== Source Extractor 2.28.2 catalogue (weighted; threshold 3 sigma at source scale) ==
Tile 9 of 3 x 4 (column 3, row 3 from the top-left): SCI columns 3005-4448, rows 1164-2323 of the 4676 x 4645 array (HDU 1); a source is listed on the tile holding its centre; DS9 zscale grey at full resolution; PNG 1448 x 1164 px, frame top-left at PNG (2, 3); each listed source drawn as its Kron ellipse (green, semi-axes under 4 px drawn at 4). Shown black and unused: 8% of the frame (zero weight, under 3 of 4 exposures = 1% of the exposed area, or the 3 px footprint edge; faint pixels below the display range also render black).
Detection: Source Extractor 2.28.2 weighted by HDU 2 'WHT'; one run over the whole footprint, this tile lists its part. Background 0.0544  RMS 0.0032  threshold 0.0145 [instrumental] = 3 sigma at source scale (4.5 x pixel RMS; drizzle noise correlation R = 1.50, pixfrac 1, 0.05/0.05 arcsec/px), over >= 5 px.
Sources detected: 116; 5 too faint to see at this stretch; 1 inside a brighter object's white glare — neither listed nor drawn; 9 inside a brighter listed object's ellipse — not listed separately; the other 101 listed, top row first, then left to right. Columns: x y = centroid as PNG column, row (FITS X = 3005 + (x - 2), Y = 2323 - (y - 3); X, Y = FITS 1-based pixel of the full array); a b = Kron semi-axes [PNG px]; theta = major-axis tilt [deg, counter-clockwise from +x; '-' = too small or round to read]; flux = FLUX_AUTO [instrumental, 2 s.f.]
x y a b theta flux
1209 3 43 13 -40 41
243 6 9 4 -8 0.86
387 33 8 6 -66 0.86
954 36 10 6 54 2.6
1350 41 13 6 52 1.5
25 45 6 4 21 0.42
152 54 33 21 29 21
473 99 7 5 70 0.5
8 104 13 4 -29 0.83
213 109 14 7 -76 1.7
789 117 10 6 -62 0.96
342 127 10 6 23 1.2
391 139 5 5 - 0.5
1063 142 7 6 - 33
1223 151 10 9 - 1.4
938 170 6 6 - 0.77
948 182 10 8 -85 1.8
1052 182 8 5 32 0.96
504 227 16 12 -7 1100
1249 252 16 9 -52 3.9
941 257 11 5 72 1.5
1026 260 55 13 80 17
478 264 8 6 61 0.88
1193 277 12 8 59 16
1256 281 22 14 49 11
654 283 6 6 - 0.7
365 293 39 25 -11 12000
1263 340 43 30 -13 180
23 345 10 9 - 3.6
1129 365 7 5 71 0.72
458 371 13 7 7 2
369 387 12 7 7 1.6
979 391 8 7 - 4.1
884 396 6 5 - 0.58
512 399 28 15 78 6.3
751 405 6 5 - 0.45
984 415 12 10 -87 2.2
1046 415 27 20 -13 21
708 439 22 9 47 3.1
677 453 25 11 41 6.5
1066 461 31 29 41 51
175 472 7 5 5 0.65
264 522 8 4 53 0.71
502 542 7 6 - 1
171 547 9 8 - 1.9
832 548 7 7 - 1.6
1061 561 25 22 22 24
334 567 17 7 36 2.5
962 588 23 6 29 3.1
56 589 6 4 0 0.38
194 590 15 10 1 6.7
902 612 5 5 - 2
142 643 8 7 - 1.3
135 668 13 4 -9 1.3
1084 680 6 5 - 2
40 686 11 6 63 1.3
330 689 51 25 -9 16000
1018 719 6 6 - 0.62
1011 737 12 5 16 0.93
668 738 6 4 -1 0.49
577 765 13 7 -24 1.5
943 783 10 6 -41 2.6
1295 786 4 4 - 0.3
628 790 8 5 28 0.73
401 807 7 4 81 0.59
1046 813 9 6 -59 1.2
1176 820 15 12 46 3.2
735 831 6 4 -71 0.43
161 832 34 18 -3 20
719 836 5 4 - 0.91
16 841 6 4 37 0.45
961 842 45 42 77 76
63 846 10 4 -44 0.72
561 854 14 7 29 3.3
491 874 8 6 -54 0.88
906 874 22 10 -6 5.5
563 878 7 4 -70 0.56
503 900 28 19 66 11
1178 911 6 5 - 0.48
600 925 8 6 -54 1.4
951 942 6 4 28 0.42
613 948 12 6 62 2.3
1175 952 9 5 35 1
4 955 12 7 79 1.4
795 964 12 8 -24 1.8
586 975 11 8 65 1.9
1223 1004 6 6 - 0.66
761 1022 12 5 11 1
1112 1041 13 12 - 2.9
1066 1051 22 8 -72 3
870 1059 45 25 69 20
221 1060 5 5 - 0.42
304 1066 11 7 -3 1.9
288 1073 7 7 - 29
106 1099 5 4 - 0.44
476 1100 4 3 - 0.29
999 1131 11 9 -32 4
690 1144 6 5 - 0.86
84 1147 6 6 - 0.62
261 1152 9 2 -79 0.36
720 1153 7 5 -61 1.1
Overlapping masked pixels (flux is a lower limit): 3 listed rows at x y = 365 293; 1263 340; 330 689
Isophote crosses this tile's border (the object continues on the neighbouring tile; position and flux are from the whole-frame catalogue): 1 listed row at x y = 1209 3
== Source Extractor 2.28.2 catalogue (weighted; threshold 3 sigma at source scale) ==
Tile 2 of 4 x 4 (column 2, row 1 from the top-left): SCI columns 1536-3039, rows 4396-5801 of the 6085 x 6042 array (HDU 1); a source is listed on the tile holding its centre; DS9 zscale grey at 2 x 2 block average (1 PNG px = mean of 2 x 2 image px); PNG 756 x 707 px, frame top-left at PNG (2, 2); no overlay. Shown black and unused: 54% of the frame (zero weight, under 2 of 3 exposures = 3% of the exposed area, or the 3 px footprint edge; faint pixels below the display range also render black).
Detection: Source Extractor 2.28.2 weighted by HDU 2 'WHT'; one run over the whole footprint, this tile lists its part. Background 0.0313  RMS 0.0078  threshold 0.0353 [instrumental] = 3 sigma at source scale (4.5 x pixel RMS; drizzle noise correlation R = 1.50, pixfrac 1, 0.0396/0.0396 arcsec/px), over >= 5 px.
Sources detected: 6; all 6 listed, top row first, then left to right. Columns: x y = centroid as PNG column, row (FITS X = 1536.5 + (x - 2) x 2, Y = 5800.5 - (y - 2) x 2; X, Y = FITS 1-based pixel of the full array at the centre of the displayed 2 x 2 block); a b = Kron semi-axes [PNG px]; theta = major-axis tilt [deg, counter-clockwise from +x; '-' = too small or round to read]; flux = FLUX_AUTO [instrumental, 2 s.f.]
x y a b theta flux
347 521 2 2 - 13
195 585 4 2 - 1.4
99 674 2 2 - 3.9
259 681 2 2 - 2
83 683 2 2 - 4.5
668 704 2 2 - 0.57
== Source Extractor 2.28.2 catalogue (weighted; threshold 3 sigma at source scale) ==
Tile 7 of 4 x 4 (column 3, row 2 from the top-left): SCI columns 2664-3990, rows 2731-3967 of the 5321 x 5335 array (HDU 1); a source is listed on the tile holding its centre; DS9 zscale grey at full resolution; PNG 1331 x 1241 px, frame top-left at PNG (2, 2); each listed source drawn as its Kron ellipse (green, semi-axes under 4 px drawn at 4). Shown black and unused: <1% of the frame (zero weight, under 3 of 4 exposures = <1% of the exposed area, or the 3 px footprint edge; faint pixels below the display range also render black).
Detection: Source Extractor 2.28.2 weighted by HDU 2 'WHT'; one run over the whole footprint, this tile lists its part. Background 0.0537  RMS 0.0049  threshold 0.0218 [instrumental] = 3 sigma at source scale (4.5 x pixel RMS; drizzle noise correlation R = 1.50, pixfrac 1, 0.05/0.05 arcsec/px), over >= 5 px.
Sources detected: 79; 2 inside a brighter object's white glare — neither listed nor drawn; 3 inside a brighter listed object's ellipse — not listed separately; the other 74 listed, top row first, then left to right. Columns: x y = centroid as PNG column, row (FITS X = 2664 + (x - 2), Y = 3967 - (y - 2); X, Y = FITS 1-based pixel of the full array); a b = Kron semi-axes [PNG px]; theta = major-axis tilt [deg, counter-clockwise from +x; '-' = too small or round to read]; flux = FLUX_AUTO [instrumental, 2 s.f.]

**TASK GOAL**
Copy the lines above from the start of the records up to and including the line containing "part. Background 0.0544", reproducing each one without change.

**PROBLEM SOLUTION**
== Source Extractor 2.28.2 catalogue (weighted; threshold 3 sigma at source scale) ==
Tile 9 of 3 x 4 (column 3, row 3 from the top-left): SCI columns 3005-4448, rows 1164-2323 of the 4676 x 4645 array (HDU 1); a source is listed on the tile holding its centre; DS9 zscale grey at full resolution; PNG 1448 x 1164 px, frame top-left at PNG (2, 3); each listed source drawn as its Kron ellipse (green, semi-axes under 4 px drawn at 4). Shown black and unused: 8% of the frame (zero weight, under 3 of 4 exposures = 1% of the exposed area, or the 3 px footprint edge; faint pixels below the display range also render black).
Detection: Source Extractor 2.28.2 weighted by HDU 2 'WHT'; one run over the whole footprint, this tile lists its part. Background 0.0544  RMS 0.0032  threshold 0.0145 [instrumental] = 3 sigma at source scale (4.5 x pixel RMS; drizzle noise correlation R = 1.50, pixfrac 1, 0.05/0.05 arcsec/px), over >= 5 px.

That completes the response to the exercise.